The one point of agreement I have with Sonia Kennebeck’s new documentary United States vs. Reality Winner is that the United States government needs to have a better sense of how it deals with whistleblowers. Any system that uses draconian methods to snuff out any dissent towards its national security apparatus will lead to tyrannical abuses, and while there are arguments in favor of protecting classified intel, there also needs to be some sort of pathway to protect those who feel their only recourse is going public. Of course, it’s a tricky question because both the government and the individual believe they’re working in the best interest of their fellow citizens, but only one side has the power to bend the legal system to their goals. Unfortunately, Kennebeck’s documentary rarely explores these questions of power, and instead wants us to know that Reality Winner is not a bad person and therefore should be released from the consequences of her actions. It’s a weak argument, and one that renders a sloppy documentary largely inert.

In 2017, former Air Force specialist Reality Winner was working as a contractor for the Department of Defense, and she leaked classified intelligence to the online publication The Intercept revealing that Russia’s cyberwarfare division had intended to hack our elections in 2016. Because she leaked this information, Winner, whose politics skew left or at the very least anti-Trump, was arrested and eventually pled guilty to 63 months in prison. The documentary argues that Winner should be freed and celebrated because she was a good-hearted veteran who only wanted to let her fellow citizens know that the Russians were trying to hack our elections and the Trump Administration was possibly trying to cover up that information because Trump hated anything that cast doubt on his surprise 2016 victory.
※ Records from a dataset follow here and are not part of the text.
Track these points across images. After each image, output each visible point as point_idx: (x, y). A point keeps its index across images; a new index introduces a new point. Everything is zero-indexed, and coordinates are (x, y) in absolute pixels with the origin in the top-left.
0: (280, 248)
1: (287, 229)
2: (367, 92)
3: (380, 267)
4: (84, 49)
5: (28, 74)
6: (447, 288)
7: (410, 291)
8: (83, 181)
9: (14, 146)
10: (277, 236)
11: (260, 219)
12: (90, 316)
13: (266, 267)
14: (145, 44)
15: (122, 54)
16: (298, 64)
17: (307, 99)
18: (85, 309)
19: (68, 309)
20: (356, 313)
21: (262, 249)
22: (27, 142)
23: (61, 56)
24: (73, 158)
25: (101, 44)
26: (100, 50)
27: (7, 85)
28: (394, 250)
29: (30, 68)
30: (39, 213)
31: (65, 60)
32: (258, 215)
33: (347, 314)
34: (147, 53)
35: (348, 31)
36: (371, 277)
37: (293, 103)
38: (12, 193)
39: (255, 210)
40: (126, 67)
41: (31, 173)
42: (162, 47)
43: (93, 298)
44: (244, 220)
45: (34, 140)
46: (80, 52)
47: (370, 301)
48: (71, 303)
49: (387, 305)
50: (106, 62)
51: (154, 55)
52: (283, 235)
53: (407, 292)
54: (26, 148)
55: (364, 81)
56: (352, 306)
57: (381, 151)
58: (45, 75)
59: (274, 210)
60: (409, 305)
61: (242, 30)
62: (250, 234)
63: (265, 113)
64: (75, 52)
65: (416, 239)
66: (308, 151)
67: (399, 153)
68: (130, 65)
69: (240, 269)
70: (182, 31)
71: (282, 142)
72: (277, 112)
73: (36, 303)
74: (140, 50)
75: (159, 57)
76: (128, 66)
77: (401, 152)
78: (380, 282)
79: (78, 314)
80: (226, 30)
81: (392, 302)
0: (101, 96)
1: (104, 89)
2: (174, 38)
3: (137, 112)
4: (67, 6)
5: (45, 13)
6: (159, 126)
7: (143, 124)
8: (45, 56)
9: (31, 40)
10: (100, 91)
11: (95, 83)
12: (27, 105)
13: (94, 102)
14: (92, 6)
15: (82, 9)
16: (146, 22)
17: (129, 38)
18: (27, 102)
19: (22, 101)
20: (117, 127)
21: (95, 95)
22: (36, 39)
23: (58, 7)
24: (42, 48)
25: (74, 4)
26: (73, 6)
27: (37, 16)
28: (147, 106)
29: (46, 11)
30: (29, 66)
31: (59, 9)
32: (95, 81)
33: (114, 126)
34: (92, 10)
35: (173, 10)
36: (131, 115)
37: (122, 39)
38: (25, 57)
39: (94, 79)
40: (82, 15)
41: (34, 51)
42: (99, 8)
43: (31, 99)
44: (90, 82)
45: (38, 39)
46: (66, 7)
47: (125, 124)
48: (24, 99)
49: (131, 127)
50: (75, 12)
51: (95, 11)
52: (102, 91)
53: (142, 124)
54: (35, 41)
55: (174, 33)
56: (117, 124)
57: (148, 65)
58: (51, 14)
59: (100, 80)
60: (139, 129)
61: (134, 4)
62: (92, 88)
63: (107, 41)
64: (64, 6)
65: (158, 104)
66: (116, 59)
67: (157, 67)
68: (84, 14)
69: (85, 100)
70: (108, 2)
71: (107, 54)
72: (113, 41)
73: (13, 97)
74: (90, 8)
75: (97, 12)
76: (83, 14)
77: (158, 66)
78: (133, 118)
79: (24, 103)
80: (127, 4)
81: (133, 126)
Kennebeck’s portrait of Winner is frequently confusing and only serves to raise more questions. If Winner was such a brilliant linguist and voracious reader, then why did she make so many obvious mistakes in leaking intelligence? She went to The Intercept rather than a more established publication that had a history of protecting sources (one could argue that because The Intercept was founded by journalists who worked with Edward Snowden, who is in the documentary and another advocate on Winner’s behalf, Winner decided to trust them, but also Edward Snowden is in exile in Russia for the rest of his life seeking a pardon he’ll never receive, so ask yourself how well it worked out for him), and when FBI agents came to her door, she talked to them freely without seeking any kind of legal representation, thus indicating a stunning amount of naivety of how much trouble she was in or a failure to consider the full consequences of her actions.

There’s no interview with Winner (we get the interrogation tape from her June 2017 arrest, but everything after that comes from letters and calls to her parents rather than a one-on-one with Kennebeck, who, after her 2020 movie Enemies of the State, seems to be making an unfortunate habit of doing documentaries absent a central figure whose direct input would make the project come together), so we don’t know exactly what she was thinking or if she assumed she could remain an anonymous whistleblower. It’s also unclear what Winner’s larger goal was here. In the Snowden case, you can see his argument that if the government is spying on its own citizens, then that’s a violation of the 4th Amendment. Winner’s leak concerned the actions of the Russian government, and in December 2016 the Obama Administration had already sanctioned Russia for election hacking.

Kennebeck never gets into this level of detail because her entire case is built on Reality Winner being a good 25-year-old woman whose private texts were misconstrued, and her service to her country overlooked. That’s an incredibly weak argument because we don’t have a legal system based on personal morality; it’s based on laws. Now if you want to argue that the laws themselves are unjust, then that’s a case you can make, but Kennebeck fails to do so beyond showing that the government holds all the cards, which, no shit. Rather than laying out a better system for if and how classified information should be leaked to the public, Kennebeck retreats to trying to make us root for Winner as an individual, which means the entire case falls apart because the central tension here is not about Winner’s personality. It’s about law, classified intelligence, and the role of whistleblowers. Anything beyond that purview is largely irrelevant beyond getting people to donate to Winner’s legal fund.

This review isn’t to say Winner is a “good or bad” person or that her actions were “good or bad.” This review is to say that the movie about Winner and her case is bad. Kennebeck failed to recognize the larger implications of this case, failed to address her subject directly (it feels like Kennebeck started this documentary before Winner pled guilty, and when that happen, she lost her entire narrative arc of “Free Reality Winner”, not dissimilar to how Kennebeck also lost her main subject in Enemies of the State, which is why that film also fell apart), and failed to even create sympathy in this particular case by making Winner look shockingly ignorant of what may happen to her. If you believe that Winner is a good person and doesn’t deserve the fate that has befallen her, then you certainly don’t need a feature-length documentary to tell you that. For anyone looking for an investigation into the larger issues raised by Winner’s case, you’ll be left wanting.